Görev Talebi 1: Camiler hakkındaki yazıda "İnsanlık tarihine baktığımızda" diye başlayan paragrafı, ana bilgilerini koruyarak maddeler hâlinde yeniden yazın.
Görev Talebi 2: Camiler hakkındaki yazıyı, son cümlesinden sonrasını ekleyerek sürdürün.

Kuyder

Sahil camileri cemaatini bekliyor...

                                             04-Ekim-2011   22:14:12

MAHZUN VE YALNIZ CAMİLER

 

Müslümanlar için temiz olmak şartıyla yeryüzü Mescit olsa da; Birlikteliğin, cemaat olmanın şuuru camilerimizin kubbelerinin altında yaşanır. Her yerleşim alanında toplu ibadet için camiolmazlarımızdandır. Yeni bir yerleşim merkezi oluşmaya başladığında, komşular hemen dernekleşir ve toplumsal bir ihtiyaç olan ibadet mekânı sorunu el birliğiyle çözülmeye çalışılır.

 
İnsanlık tarihine baktığımızda en dikkat çeken ve günümüze kadar ayakta kalan yapılar ibadethanelerdir. Halk çok mütevazı şartlarda yaşarken, ibadethanelerini görkemli, gösterişli ve sağlam yapmışlardır. Temel ihtiyaçlarını öteleyen insanlık, tapınakları için her türlü fedakârlığı göstermiştir.
 
Dini Mimari akla geldiğinde de daima büyük mabetler konu edilir ve tanıtılır. Buna bağlı olarak da bu mabetler ziyaret edilir. Kıyıda-köşede kalmış mabetlerden kimse söz etmez. Onlar bir kenarda bir kaç ihtiyar ziyaretçisi ile mahzun olarak geleceğe doğru yol alırlar.
 
Ülkemizi gezerken dikkatimi turistik bölgelerdeki camilerimiz çeker. Onları ziyaret eden olmadığı gibi kapısını çalan ve mütevazı sergileri üzerine alınlarını secdeye koyanlar da yok denecek kadar azdır.

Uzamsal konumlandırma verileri
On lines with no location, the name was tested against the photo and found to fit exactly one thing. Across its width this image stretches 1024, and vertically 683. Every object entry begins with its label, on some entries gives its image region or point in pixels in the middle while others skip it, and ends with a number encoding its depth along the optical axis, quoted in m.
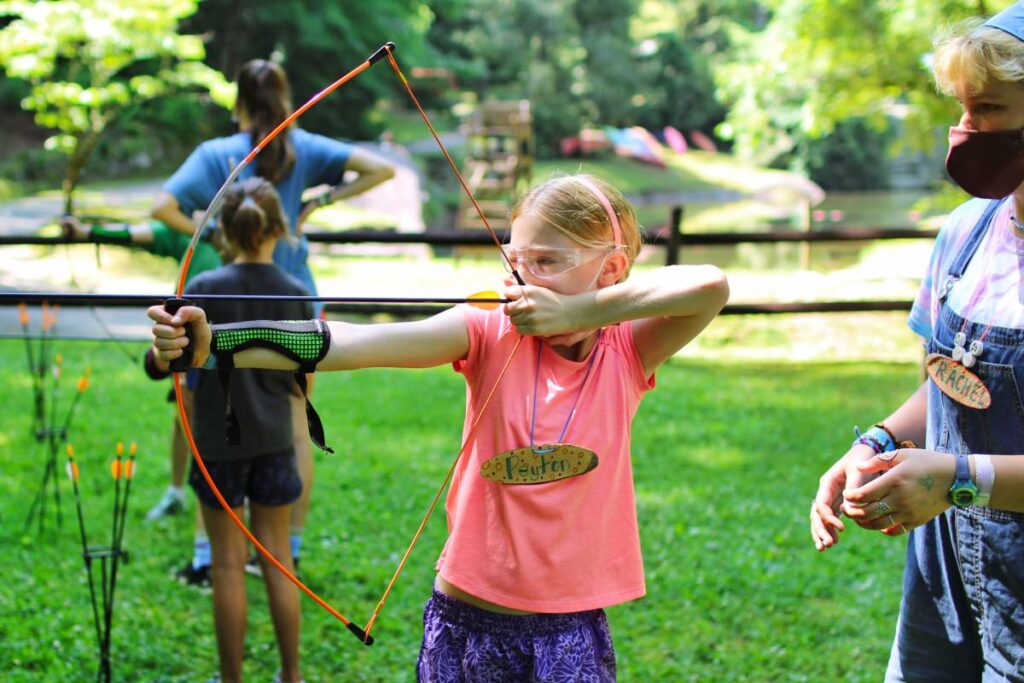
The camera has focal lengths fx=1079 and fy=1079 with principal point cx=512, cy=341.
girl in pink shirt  1.83
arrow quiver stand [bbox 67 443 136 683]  2.73
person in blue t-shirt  3.48
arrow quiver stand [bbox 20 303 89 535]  4.16
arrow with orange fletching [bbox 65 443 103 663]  2.67
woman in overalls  1.61
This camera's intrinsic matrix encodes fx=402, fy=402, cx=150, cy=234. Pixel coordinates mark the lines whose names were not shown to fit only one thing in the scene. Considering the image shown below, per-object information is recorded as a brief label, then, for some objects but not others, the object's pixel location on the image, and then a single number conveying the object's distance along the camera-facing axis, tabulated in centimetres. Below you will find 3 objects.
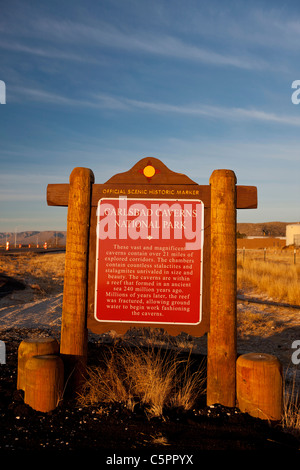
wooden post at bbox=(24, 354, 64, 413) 388
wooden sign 402
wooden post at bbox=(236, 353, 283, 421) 375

Alıştırma Cevabı 1:
- İnsanlık tarihinde en çok dikkat çeken ve günümüze kadar ayakta kalan yapılar ibadethanelerdir.
- Halk çok mütevazı şartlarda yaşarken ibadethanelerini görkemli, gösterişli ve sağlam yapmıştır.
- İnsanlık, temel ihtiyaçlarını öteleyerek tapınakları için her türlü fedakârlığı göstermiştir.

Alıştırma Cevabı 2:
Bugün turizm denildiğinde, deniz kenarında bulunan sahil bölgeleri akla gelir. İşte iç ve dış turizm başlamadan, balıkçılık, hayvancılık ve tarımla uğraşan küçük yerleşim merkezlerimiz vardı. Günlük iaşelerini temin derdinde olan bu Anadolu insanı camilerini de yerleşim alanlarının en güzel yerlerine yaptılar.
 

  

Turizmle birlikte, bu belde ve köylerimiz ranta yenik düşmeye başladılar. Güzelim verimli topraklar beton yığınlarına yenik düştü. Mantar biter gibi camilerin etrafı binalar ile doldu. Etrafı açık, ferah camiler dört bir taraftan kuşatıldı. Öyle ticari mekânlar oluşmuş durumdaki camilerin etrafında, sanki camiye saldıracak ve onu yok edecek görünümüne sahipler.
 
Gezdiğim, gördüğüm her turistik yerde camiler; bar, cafe, disko vb. mekânlar ile kuşatılmış durumda. Yirmi dört saat gürültüsü eksik olmayan bu dünyanın içersinde ezan sesleri ya duyulmuyor ya da duyulmak istenmiyor.
 
Şairin “Bu ezanlar ki” diye başlayan mısraları, yüzde 99’u Müslüman olan halkımız rakamının karşısında eriyip gidiyor.

 

  

Camilerin etrafı ışıl ışıl, renk cümbüşü, canlı bir hayatı barındırıyor. Bütün binalar en modern şekilde dizayn edilmiş. Ama camiler, en sade yapılarıyla, sessiz bir şekilde bu Kalabalığın içerisinde kaybolup gitmemeye çalışıyor.

 
Ezan sesini duyduğunda ona saygı gösteren Gayr-i Müslimleri bilirken, % 99’luk halk ezan sesini duyduğunda hiç oralı olmadan sezlonglarda sere serpe uzanmaya devam ediyor. Başını çevirip bu ulvi ses beni nereye çağırıyor deme ihtiyacı duymuyor. Anadolu halkı aldığı terbiye sonucu ezan duyduğunda müziğin sesini kapatırken, turistik bölgede her şey bangır bangır ötmeye devam ediyor.
 
Her mekân her saat müşteriden geçilmez iken, mahzun ve boynu bükük kalan camilerde kimsecikler gözükmüyor. Turistik bölgede Cami olmak, ne kadar zor ise de o kadar da heybetli bir görüntü.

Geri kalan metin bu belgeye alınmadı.